[Exercise data Boundary: Start]
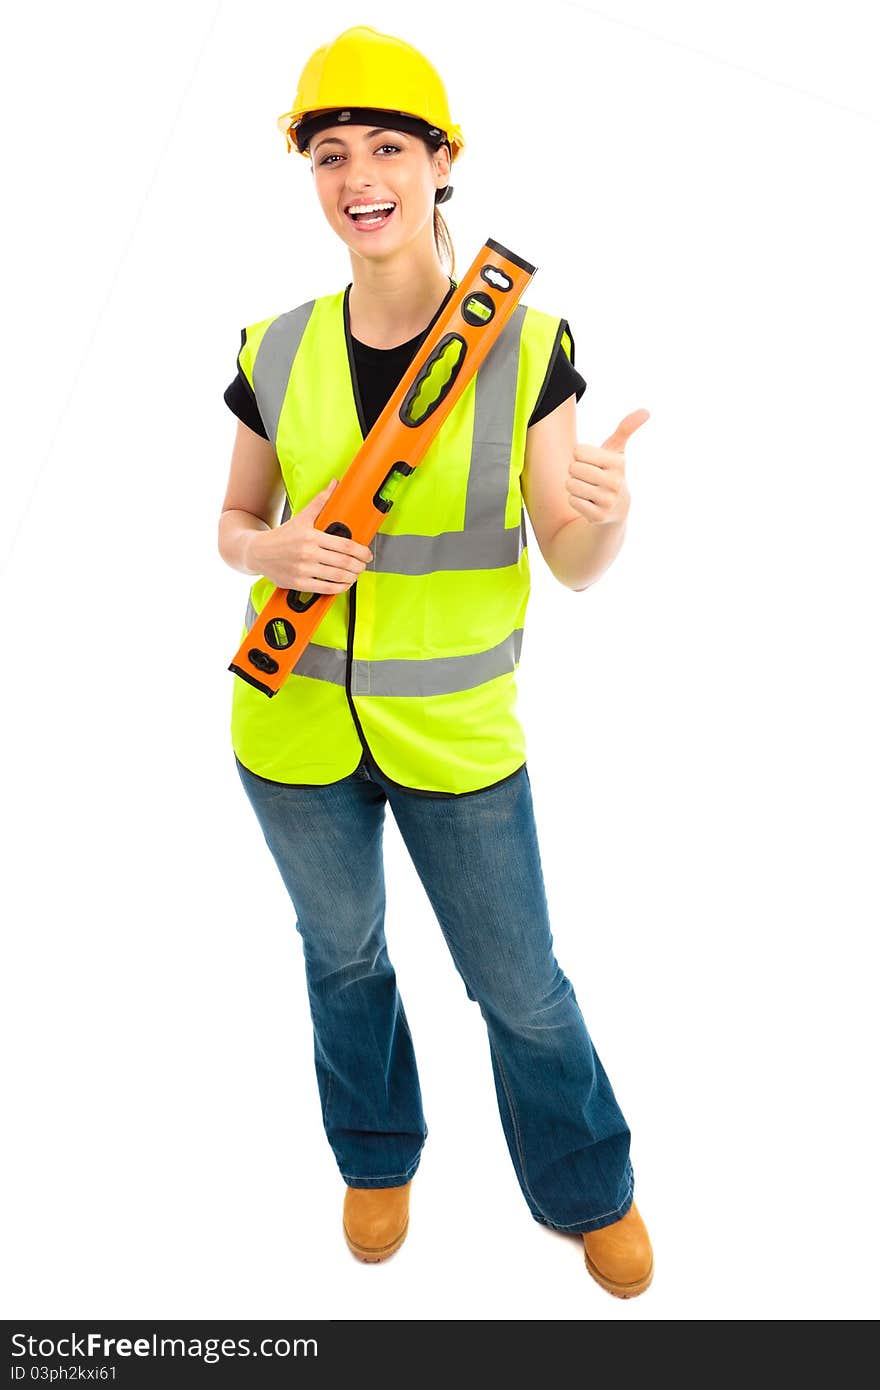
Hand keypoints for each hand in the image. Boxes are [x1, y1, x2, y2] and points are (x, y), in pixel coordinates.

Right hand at [250, 478, 373, 592]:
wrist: (259, 552)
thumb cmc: (282, 536)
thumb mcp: (302, 517)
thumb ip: (320, 502)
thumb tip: (334, 485)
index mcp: (311, 536)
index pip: (345, 545)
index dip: (361, 551)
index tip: (367, 554)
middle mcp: (308, 553)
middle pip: (344, 562)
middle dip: (359, 566)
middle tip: (363, 565)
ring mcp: (303, 570)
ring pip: (337, 576)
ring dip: (352, 577)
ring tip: (355, 574)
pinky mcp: (299, 583)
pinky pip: (325, 589)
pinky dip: (339, 588)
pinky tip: (343, 584)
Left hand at [567, 408, 649, 523]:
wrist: (617, 509)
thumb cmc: (611, 472)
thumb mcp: (617, 451)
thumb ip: (626, 429)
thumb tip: (646, 411)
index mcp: (617, 463)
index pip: (578, 451)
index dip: (580, 456)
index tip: (592, 462)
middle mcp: (615, 482)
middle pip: (573, 468)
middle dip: (575, 471)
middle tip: (588, 477)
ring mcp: (607, 501)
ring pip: (570, 485)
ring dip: (574, 486)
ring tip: (587, 488)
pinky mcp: (598, 516)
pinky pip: (572, 500)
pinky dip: (575, 500)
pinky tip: (588, 501)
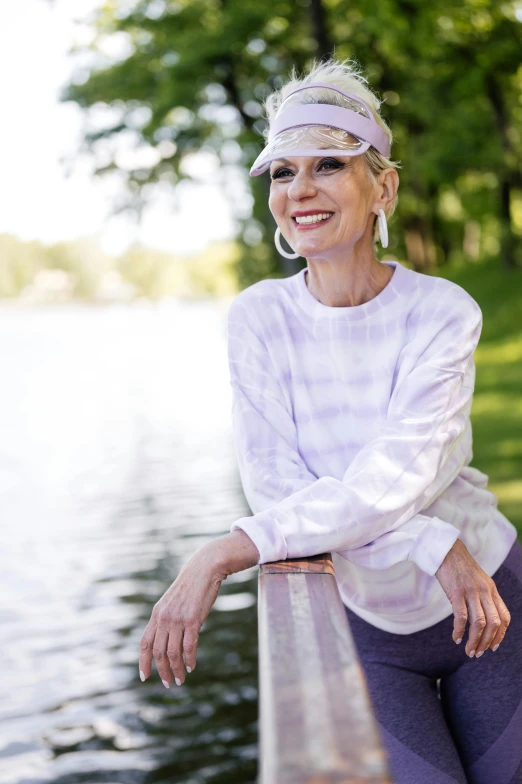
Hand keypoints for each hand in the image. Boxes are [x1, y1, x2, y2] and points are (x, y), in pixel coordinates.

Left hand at [139, 543, 226, 686]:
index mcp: (157, 614)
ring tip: (180, 680)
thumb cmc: (191, 587)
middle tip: (169, 683)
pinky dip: (189, 659)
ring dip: (176, 669)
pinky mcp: (192, 619)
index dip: (143, 661)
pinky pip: (189, 646)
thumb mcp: (173, 603)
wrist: (204, 569)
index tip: (144, 677)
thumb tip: (170, 642)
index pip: (145, 643)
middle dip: (162, 671)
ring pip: (173, 652)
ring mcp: (178, 619)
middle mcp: (164, 618)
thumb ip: (168, 620)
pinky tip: (191, 667)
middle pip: (158, 652)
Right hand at [435, 538, 510, 657]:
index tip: (493, 647)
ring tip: (468, 651)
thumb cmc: (459, 567)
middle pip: (493, 623)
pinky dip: (459, 631)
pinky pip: (461, 617)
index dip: (501, 635)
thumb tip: (482, 618)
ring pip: (479, 623)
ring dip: (474, 641)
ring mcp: (471, 591)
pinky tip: (456, 638)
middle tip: (478, 653)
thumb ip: (482, 596)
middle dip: (487, 642)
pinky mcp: (456, 591)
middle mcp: (484, 591)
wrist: (445, 549)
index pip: (504, 616)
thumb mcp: (477, 580)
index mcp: (491, 589)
[Exercise data Boundary: End]
Action item
Transcribe each line of the data above, unaltered, from the one where "thumb mcp: (302, 517)" appears to the one where "thumb cmc: (611, 472)" appears, inclusive of both.

Result for this task
thumb mcp: (302, 517)
thumb ip: (320, 502)
thumb tip: (334, 485)
index mcp: (311, 536)
index pip: (345, 545)
index dip: (361, 551)
index tip: (367, 554)
middle mcp: (308, 553)
middle pip: (344, 562)
middle dip: (359, 566)
middle tip: (363, 565)
ring mcp: (303, 570)
ring pip: (337, 576)
ring dip: (352, 577)
ring tip: (355, 574)
pinky mcp: (299, 583)
pinky pip: (325, 589)
pinky dip: (339, 588)
pinky tip: (343, 584)
Left hand at [567, 408, 649, 523]:
wrist: (617, 509)
thumb cmc: (611, 472)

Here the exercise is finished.